Prison Notebooks: Is Anti-Systemic Global Culture Possible?


One of the main topics in Antonio Gramsci’s Prison Notebooks is how change can be attained. Based within a specific historical and social context, Gramsci makes an important distinction between a war of maneuver and a war of position when analyzing the causes of the failure of the proletarian revolution in Italy. While the former is a direct revolutionary struggle of the oppressed against the ruling class, the latter implies the creation of a counter-culture through the alliance of intellectuals, workers, and peasants. One is a military confrontation; the other is an intellectual combat. Winning a war of position is a pre-requisite for winning a war of maneuver.

When extrapolating the same framework both in the spacial (from national to global level) and temporal mode (from interwar period to the present times), a few interesting and important questions arise. First, is there a global hegemonic culture that legitimizes the existing economic relations, i.e. the capitalist mode of development in its neoliberal phase? If so, what would be the possible elements of a global counter-culture? Finally, who / what would be the global actors of change?

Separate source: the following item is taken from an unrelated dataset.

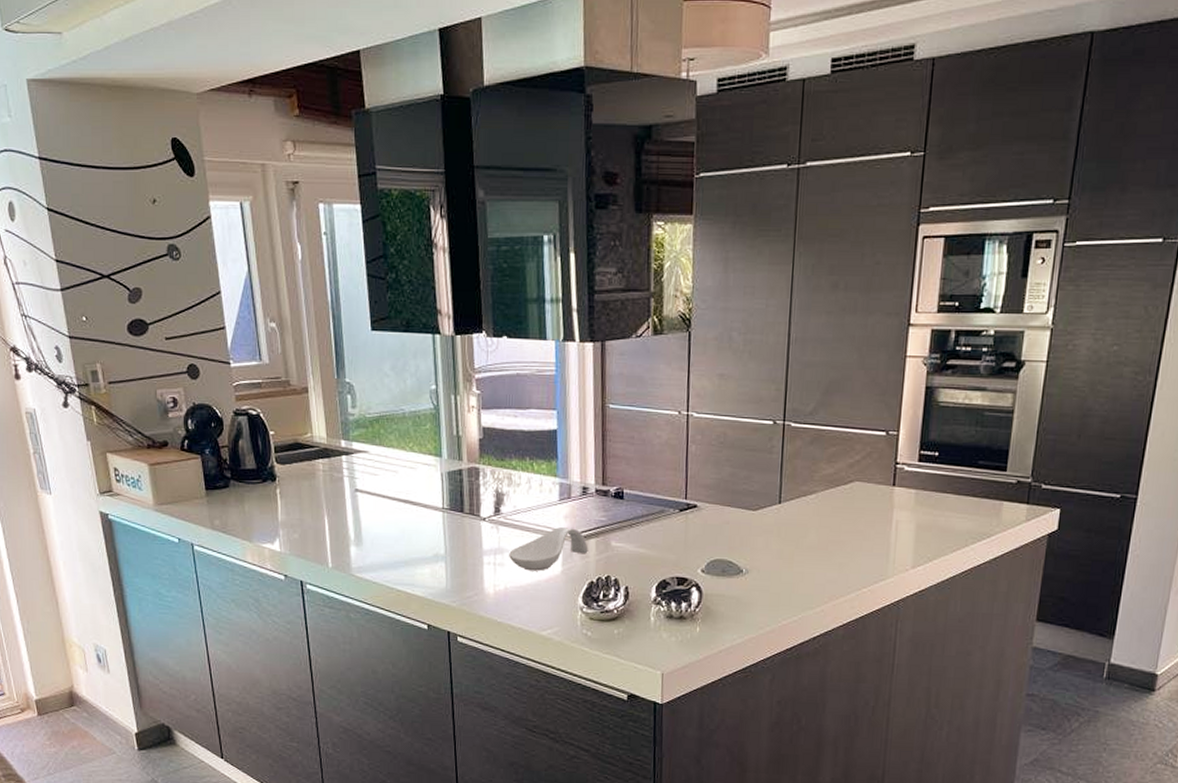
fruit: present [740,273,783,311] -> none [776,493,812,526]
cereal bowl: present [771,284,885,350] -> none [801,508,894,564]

The answer to the first question is a ‘Yes’. Some channels of legitimizing the global hegemonic culture include: 1) via  mass media controlled by a limited number of transnational media holdings; 2) via education and socialization; 3) at the individual common-sensical level through “habits of thought”; 4) at the societal level through advertising and consumerism; 5) at the global governance level via such institutions as IMF, WTO, and World Bank.

The global war of position can thus include the following aspects: 1) developing alternative sources of media or occupying editorial positions in the mainstream ones; 2) promoting the alternative overall goal of education – educating creative and concerned citizens instead of consumers; 3) beoming aware how the taken for granted knowledge and reproduction of common-sensical practices legitimizes the existing global dominant structure; 4) striving for living in the “Be” mode vs. the “Have” one (Erich Fromm); 5) advocating for alternative institutions aimed at real sustainable development.

Finally, in my judgement the ultimate agents of change are self-organized network communities of mankind. Ironically, ‘community’ is a linguistic relative of ‘communism’. However, while Marxist and Gramscian communism envisaged the proletariat as the principal collectivity of change, in this case these are individuals united into collectives via networks that can act as the catalysts for transformation.